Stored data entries
———
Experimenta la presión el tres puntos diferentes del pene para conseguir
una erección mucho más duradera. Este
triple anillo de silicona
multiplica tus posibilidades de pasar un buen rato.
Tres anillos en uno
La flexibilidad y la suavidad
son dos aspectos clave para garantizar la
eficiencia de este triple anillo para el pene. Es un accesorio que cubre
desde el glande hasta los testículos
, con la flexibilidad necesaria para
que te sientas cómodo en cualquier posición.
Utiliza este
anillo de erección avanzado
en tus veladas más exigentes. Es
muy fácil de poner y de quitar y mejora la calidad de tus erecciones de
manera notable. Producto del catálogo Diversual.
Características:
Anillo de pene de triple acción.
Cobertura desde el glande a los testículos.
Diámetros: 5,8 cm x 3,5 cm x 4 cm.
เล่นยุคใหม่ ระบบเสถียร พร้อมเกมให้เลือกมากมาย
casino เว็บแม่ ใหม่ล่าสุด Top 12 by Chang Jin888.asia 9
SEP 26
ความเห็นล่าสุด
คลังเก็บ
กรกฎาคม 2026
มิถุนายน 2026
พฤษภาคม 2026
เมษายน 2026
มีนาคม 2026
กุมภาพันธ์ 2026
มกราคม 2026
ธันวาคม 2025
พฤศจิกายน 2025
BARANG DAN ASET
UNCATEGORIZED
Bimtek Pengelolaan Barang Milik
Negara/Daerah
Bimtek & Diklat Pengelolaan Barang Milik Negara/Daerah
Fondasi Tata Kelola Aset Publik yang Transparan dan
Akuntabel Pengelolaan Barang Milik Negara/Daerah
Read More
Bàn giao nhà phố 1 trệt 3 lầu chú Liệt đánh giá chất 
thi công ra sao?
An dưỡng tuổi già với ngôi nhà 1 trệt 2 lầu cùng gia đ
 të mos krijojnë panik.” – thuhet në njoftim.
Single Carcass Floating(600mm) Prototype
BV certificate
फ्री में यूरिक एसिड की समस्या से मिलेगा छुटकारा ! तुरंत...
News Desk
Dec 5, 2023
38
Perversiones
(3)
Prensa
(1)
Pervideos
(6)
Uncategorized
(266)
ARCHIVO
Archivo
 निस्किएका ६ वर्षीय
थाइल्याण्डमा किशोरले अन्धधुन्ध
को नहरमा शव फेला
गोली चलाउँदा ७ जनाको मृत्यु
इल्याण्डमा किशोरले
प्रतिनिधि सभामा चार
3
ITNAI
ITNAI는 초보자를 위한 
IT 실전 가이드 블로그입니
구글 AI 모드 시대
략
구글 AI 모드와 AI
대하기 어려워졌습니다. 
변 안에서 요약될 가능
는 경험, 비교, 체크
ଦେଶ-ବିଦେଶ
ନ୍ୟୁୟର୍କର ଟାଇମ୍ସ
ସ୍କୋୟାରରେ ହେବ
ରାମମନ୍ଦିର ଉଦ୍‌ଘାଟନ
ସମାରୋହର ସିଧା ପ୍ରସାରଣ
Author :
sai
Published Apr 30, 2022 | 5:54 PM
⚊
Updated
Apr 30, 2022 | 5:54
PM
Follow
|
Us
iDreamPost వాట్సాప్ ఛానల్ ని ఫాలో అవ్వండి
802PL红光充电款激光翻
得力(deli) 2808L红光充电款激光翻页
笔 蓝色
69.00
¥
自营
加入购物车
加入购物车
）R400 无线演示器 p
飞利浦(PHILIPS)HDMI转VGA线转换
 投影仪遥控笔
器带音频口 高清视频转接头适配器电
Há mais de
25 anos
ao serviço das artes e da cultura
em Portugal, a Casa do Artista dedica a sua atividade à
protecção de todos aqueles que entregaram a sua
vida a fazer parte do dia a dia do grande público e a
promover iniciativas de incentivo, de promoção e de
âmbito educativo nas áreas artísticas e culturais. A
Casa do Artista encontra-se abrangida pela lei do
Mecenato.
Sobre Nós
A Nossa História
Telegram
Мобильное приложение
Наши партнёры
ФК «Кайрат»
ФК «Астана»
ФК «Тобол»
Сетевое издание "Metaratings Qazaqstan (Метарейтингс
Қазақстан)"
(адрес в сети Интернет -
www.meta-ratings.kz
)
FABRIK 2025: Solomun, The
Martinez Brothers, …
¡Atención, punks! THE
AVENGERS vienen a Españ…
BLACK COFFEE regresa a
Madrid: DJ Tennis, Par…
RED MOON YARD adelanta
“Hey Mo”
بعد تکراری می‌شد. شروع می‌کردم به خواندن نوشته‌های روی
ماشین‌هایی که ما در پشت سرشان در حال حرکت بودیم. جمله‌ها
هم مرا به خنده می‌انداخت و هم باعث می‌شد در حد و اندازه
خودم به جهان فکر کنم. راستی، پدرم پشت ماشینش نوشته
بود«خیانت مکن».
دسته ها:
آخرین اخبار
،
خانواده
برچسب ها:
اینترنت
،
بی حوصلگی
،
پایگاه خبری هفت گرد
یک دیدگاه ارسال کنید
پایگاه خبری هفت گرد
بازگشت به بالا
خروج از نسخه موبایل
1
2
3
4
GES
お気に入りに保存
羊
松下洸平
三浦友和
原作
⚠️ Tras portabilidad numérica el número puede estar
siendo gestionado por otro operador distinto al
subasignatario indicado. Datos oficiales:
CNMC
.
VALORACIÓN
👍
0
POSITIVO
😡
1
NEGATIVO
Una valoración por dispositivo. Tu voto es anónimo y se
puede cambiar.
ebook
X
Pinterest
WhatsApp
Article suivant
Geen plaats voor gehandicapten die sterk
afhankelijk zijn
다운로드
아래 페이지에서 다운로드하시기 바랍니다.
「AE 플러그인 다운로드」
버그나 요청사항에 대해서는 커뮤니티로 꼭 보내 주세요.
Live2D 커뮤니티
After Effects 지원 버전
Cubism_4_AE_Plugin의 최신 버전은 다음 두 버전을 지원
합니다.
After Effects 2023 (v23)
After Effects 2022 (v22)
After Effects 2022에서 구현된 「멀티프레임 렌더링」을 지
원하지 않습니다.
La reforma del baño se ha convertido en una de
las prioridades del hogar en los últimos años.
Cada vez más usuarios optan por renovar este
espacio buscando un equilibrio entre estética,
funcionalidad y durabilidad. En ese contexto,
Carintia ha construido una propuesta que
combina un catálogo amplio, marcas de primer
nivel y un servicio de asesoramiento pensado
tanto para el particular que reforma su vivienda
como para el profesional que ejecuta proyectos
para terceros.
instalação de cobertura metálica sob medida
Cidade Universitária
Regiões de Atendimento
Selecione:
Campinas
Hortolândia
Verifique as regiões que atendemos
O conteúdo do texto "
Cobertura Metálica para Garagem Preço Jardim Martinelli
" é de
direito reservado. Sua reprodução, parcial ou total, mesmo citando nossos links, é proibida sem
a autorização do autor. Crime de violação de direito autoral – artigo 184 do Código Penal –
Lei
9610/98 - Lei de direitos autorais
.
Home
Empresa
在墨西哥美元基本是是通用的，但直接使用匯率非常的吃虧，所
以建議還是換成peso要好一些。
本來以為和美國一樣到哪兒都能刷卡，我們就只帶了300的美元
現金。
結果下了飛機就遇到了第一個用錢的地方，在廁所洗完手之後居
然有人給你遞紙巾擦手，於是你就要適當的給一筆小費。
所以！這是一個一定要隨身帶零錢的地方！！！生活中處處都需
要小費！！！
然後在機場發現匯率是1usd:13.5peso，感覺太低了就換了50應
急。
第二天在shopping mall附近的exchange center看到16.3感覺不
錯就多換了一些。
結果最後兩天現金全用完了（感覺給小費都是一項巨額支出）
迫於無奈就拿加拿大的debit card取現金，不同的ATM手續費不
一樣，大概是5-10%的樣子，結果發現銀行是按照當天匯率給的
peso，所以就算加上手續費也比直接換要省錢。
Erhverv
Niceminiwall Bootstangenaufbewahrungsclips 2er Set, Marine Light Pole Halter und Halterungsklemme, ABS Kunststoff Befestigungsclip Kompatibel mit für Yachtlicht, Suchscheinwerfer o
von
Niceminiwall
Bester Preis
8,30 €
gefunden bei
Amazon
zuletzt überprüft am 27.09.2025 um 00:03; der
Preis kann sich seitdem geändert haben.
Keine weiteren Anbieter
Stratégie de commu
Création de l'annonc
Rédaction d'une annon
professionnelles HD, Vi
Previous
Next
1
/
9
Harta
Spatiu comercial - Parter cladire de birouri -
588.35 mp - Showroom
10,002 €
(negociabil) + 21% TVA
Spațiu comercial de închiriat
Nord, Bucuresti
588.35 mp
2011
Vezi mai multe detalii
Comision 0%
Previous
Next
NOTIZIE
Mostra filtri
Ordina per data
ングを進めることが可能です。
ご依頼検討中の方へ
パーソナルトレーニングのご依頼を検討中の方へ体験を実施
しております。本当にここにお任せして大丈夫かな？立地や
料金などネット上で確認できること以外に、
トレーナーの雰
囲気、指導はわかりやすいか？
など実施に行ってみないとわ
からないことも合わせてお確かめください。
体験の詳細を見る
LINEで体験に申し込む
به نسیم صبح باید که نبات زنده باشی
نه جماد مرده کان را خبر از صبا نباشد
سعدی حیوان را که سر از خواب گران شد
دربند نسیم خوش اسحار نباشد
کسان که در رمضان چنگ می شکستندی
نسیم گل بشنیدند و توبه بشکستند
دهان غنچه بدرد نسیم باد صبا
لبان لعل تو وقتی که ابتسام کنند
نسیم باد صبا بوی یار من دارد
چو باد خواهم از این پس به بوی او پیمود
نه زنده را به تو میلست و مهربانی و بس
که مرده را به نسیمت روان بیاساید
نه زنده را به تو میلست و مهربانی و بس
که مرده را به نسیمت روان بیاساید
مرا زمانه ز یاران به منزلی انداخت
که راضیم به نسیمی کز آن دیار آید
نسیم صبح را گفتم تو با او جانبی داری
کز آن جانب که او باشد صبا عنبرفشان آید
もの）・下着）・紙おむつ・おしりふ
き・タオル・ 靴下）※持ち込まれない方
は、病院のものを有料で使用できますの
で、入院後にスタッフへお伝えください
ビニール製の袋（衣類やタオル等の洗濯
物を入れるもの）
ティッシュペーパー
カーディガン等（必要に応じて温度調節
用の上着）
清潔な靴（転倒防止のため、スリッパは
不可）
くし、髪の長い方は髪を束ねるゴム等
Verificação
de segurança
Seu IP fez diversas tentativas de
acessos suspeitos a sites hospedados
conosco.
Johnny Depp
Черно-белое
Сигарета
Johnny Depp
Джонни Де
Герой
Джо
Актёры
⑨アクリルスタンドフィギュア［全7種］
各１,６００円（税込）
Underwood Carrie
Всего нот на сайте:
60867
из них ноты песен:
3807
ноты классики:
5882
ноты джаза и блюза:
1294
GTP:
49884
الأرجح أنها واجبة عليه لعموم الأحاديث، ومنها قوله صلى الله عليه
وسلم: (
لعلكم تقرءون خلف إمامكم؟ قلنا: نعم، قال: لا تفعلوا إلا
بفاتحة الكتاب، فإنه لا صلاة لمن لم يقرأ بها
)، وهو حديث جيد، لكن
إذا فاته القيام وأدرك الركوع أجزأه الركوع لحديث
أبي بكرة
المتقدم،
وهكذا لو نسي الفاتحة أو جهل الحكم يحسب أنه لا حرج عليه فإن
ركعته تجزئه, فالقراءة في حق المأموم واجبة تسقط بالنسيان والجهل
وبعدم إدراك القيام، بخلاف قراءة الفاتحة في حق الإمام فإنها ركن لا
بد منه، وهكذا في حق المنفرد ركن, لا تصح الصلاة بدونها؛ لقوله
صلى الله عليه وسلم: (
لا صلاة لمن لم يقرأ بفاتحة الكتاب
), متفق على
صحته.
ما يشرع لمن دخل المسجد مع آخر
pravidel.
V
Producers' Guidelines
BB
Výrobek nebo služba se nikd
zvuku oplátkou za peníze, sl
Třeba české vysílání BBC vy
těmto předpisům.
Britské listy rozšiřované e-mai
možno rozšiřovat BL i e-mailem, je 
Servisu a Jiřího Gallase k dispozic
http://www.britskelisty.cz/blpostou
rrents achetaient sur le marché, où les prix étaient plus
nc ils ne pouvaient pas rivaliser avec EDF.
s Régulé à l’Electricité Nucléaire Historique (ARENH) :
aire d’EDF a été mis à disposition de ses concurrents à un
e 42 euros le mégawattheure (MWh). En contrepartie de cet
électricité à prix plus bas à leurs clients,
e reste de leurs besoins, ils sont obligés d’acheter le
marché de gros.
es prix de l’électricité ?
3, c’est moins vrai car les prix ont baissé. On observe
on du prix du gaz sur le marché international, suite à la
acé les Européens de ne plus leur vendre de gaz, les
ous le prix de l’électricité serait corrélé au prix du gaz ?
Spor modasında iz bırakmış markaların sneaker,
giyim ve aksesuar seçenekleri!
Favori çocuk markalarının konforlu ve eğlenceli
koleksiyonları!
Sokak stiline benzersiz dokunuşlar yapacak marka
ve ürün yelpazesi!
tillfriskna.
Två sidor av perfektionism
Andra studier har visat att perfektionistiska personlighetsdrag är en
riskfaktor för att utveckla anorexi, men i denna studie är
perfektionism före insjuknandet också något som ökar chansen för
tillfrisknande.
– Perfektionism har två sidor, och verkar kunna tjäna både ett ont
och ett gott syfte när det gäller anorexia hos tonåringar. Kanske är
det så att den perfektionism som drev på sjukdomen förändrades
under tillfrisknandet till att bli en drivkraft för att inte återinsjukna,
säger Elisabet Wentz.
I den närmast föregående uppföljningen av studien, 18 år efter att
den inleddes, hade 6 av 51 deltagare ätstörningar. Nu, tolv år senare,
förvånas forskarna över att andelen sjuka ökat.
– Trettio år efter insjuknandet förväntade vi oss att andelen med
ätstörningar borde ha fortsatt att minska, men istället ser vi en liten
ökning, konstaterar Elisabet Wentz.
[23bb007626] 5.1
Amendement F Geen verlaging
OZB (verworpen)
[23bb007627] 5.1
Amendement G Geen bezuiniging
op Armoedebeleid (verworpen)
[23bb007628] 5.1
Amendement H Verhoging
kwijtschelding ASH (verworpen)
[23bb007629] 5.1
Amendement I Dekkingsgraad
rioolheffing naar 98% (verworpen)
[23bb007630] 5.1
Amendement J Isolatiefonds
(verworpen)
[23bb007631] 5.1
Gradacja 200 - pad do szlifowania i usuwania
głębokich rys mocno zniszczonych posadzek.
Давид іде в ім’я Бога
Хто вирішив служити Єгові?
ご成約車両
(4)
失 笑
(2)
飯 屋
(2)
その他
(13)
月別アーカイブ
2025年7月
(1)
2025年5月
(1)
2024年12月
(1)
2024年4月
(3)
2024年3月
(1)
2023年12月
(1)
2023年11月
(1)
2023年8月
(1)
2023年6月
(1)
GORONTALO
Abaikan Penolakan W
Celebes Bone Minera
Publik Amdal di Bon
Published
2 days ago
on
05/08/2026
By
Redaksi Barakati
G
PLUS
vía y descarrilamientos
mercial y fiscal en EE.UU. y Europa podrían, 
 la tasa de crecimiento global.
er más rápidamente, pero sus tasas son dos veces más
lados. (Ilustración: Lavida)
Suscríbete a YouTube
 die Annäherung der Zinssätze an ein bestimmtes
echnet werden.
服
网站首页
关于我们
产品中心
———
Please retype the rows from the start through the line containing "son dos aspectos clave para garantizar la", including both ends.

**Written answer**
Experimenta la presión el tres puntos diferentes del pene para conseguir
una erección mucho más duradera. Este
triple anillo de silicona
multiplica tus posibilidades de pasar un buen rato.
Tres anillos en uno
La flexibilidad y la suavidad
son dos aspectos clave para garantizar la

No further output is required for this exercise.